◆ What the task requires ◆
Each entry needs to appear again, retyped exactly as it is below.

----------

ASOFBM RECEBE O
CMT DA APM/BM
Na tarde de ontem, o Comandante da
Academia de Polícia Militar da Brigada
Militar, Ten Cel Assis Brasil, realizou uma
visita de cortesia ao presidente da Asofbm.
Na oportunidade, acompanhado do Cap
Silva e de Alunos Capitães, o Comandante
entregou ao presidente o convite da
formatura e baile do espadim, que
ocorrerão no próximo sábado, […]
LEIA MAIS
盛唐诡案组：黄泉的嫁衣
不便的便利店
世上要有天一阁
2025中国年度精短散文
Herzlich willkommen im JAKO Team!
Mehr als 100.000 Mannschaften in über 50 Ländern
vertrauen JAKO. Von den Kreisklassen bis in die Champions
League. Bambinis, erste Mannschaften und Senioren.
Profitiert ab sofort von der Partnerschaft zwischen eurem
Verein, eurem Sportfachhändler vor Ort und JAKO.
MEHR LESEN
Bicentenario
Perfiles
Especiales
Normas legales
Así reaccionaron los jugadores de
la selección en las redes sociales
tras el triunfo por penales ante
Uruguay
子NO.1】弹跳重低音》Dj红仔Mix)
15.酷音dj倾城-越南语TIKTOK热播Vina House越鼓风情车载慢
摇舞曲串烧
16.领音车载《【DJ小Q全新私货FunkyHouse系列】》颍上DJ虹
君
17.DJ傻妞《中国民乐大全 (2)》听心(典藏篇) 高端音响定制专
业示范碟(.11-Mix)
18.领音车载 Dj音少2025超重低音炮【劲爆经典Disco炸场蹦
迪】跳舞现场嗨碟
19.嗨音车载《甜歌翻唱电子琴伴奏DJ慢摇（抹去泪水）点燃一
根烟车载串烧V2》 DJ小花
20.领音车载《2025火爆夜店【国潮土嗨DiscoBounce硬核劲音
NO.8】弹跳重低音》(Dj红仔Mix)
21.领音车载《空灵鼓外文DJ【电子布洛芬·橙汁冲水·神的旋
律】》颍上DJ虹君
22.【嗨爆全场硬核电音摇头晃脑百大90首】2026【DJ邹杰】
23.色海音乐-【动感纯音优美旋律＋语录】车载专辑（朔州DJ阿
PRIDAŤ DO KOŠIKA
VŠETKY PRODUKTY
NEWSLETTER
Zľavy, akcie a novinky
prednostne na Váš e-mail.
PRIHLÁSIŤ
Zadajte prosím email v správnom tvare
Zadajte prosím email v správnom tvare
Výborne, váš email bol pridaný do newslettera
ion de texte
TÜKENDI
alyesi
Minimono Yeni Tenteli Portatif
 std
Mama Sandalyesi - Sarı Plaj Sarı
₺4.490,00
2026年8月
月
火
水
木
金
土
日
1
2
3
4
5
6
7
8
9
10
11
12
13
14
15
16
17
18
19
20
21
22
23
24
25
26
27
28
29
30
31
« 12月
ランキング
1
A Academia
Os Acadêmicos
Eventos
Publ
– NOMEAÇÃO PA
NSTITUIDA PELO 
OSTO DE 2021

----------

◆ The completed task ◆
ASOFBM RECEBE O
CMT DA APM/BM
Na tarde de ontem, o Comandante da
Academia de Polícia Militar da Brigada
Militar, Ten Cel Assis Brasil, realizou uma
visita de cortesia ao presidente da Asofbm.
Na oportunidade, acompanhado do Cap
Silva e de Alunos Capitães, o Comandante
entregou ao presidente o convite da
formatura e baile do espadim, que
ocorrerão no próximo sábado, […]
LEIA MAIS
盛唐诡案组：黄泉的嫁衣
不便的便利店
世上要有天一阁
2025中国年度精短散文
Herzlich willkommen im JAKO Team!
Mehr als 100.000 Mannschaften in über 50 Ländern
vertrauen JAKO. Von den Kreisklassen bis in die Champions
League. Bambinis, erste Mannschaften und Senioren.
Profitiert ab sofort von der Partnerschaft zwischen eurem
Verein, eurem Sportfachhändler vor Ort und JAKO.
MEHR LESEN
Bicentenario
Perfiles
Especiales
Normas legales
Así reaccionaron los jugadores de
la selección en las redes sociales
tras el triunfo por penales ante
Uruguay
子NO.1】弹跳重低音》Dj红仔Mix)
15.酷音dj倾城-越南语TIKTOK热播Vina House越鼓风情车载慢
摇舞曲串烧
16.领音车载《【DJ小Q全新私货FunkyHouse系列】》颍上DJ虹
君
17.DJ傻妞《中国民乐大全 (2)》听心(典藏篇) 高端音响定制专
业示范碟(.11-Mix)
18.领音车载 Dj音少2025超重低音炮【劲爆经典Disco炸场蹦
迪】跳舞现场嗨碟
19.嗨音车载《甜歌翻唱电子琴伴奏DJ慢摇（抹去泪水）点燃一
根烟车载串烧V2》 DJ小花
20.领音车载《2025火爆夜店【国潮土嗨DiscoBounce硬核劲音
NO.8】弹跳重低音》(Dj红仔Mix)
21.领音车载《空灵鼓外文DJ【电子布洛芬·橙汁冲水·神的旋
律】》颍上DJ虹君
22.【嗨爆全场硬核电音摇头晃脑百大90首】2026【DJ邹杰】
23.色海音乐-【动感纯音优美旋律＋语录】车载专辑（朔州DJ阿
PRIDAŤ DO KOŠIKA
VŠETKY PRODUKTY
NEWSLETTER
Zľavy, akcie a novinky
prednostne na Váš e-mail.
PRIHLÁSIŤ
Zadajte prosím email v správnom tvare
Zadajte prosím email v správnom tvare
Výborne, váš email bol pridaný do newslettera
ion de texte
TÜKENDI
alyesi
Minimono Yeni Tenteli Portatif
 std
Mama Sandalyesi - Sarı Plaj Sarı
₺4.490,00
2026年8月
月
火
水
木
金
土
日
1
2
3
4
5
6
7
8
9
10
11
12
13
14
15
16
17
18
19
20
21
22
23
24
25
26
27
28
29
30
31
« 12月
ランキング
1
A Academia
Os Acadêmicos
Eventos
Publ
– NOMEAÇÃO PA
NSTITUIDA PELO 
OSTO DE 2021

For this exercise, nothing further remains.